Input data:
..........

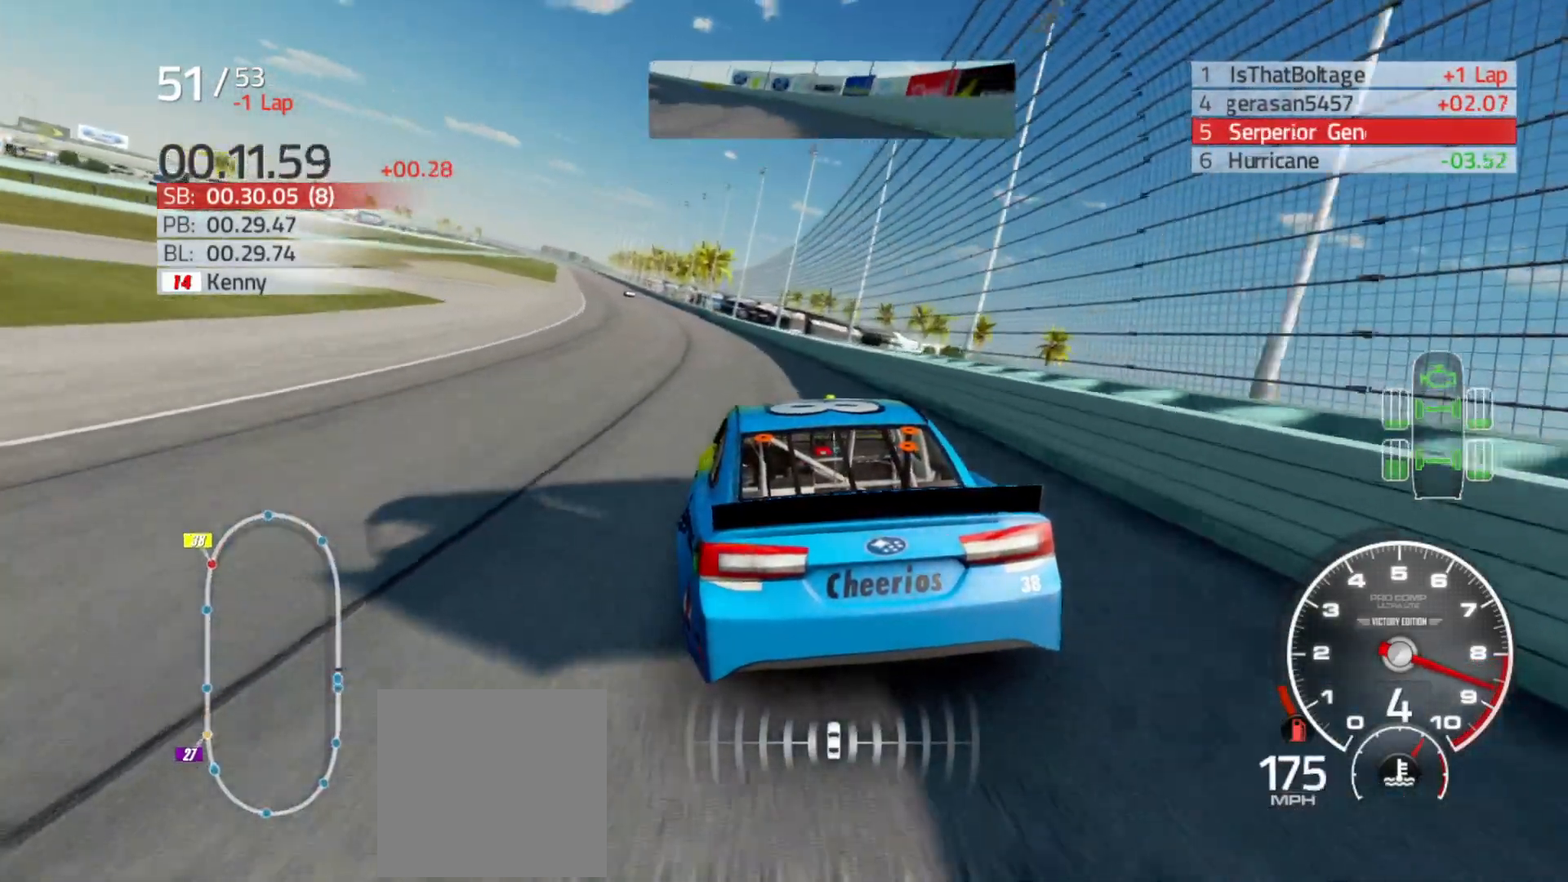
{"buttons": ["R2"], "left_stick": "left", "right_stick": "center", "events": [[33, "left_stick", "center"], [133, "left_stick", "left"], [350, "left_stick", "center"], [467, "left_stick", "left"]]}
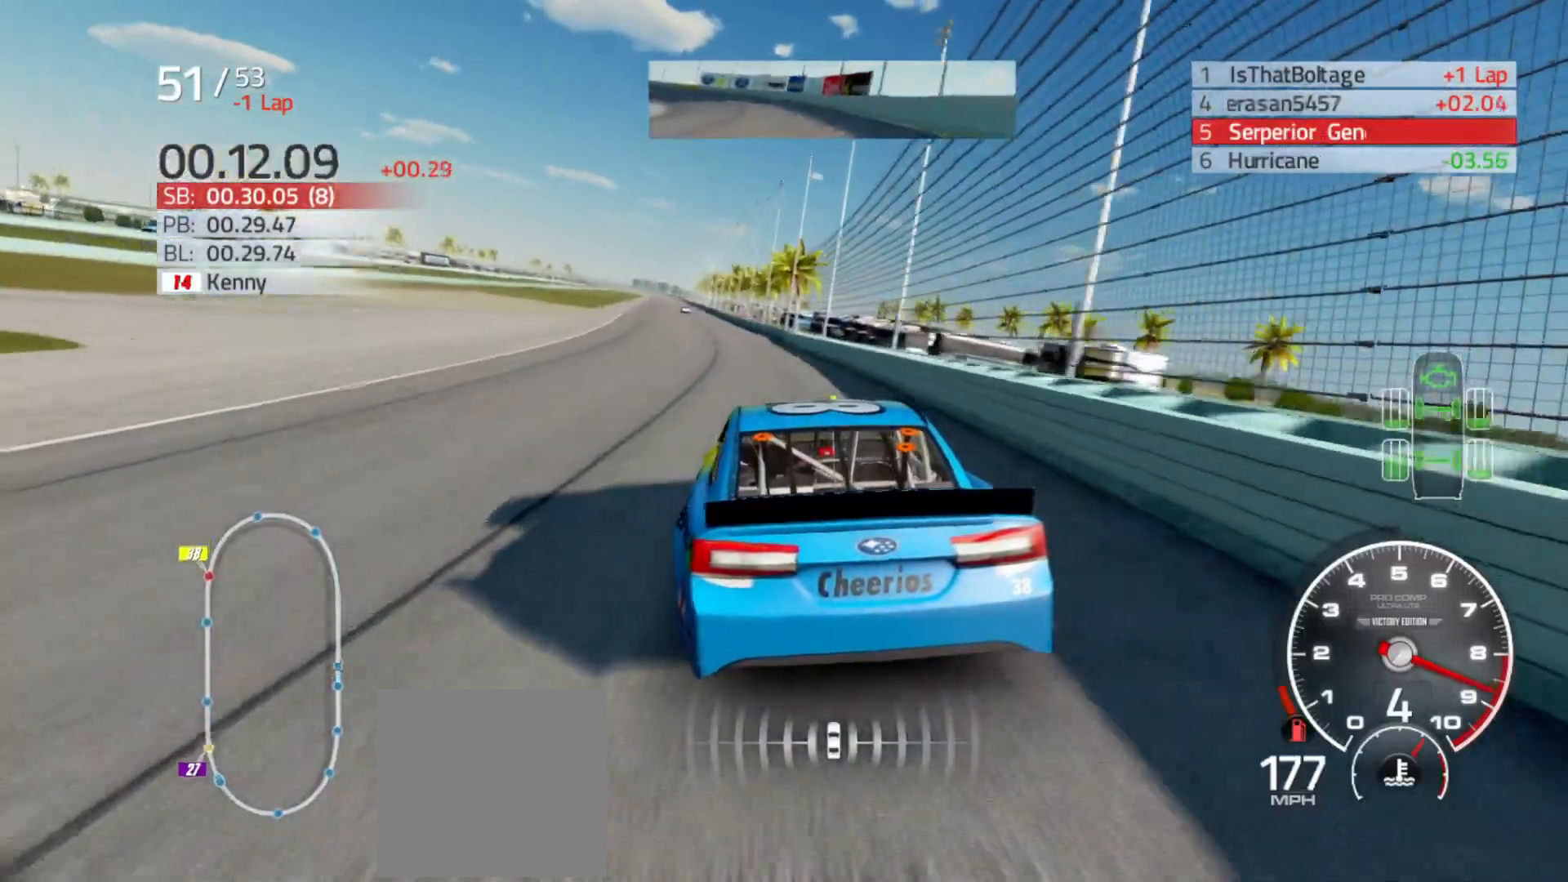
{"buttons": ["R2"], "left_stick": "left", "right_stick": "center", "events": [[150, "left_stick", "center"], [250, "left_stick", "left"]]}
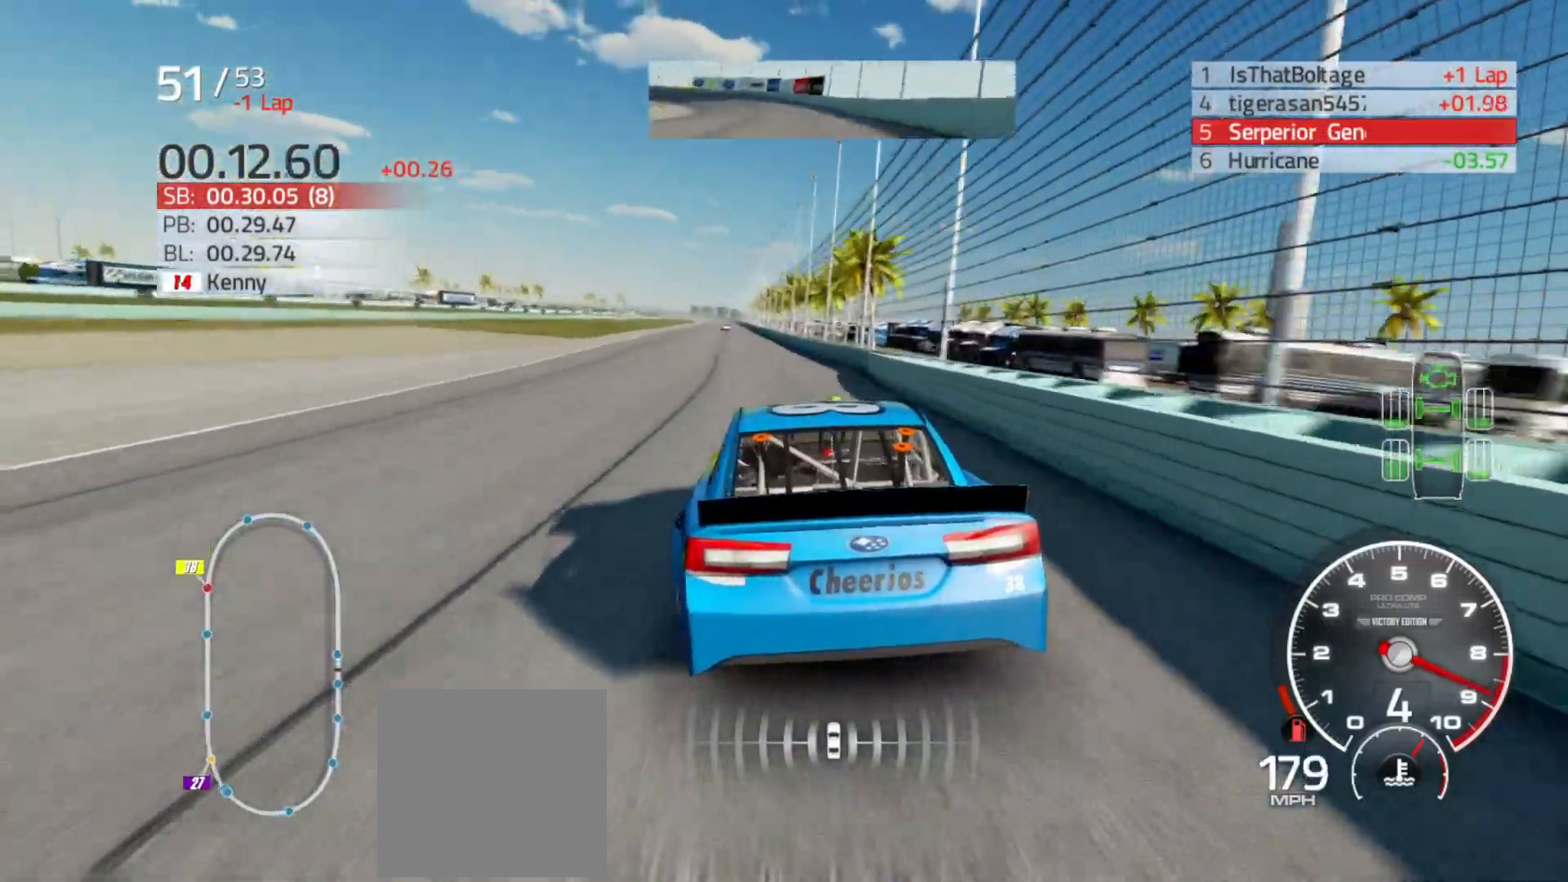
{"buttons": ["R2"], "left_stick": "center", "right_stick": "center", "events": [[400, "left_stick", "center"]]}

..........

What is being asked: Leaving the pictures out, set down all of the data again exactly.

Response area:
{"buttons": ["R2"], "left_stick": "left", "right_stick": "center", "events": [[33, "left_stick", "center"], [133, "left_stick", "left"], [350, "left_stick", "center"], [467, "left_stick", "left"]]}
{"buttons": ["R2"], "left_stick": "left", "right_stick": "center", "events": [[150, "left_stick", "center"], [250, "left_stick", "left"]]}
{"buttons": ["R2"], "left_stick": "center", "right_stick": "center", "events": [[400, "left_stick", "center"]]}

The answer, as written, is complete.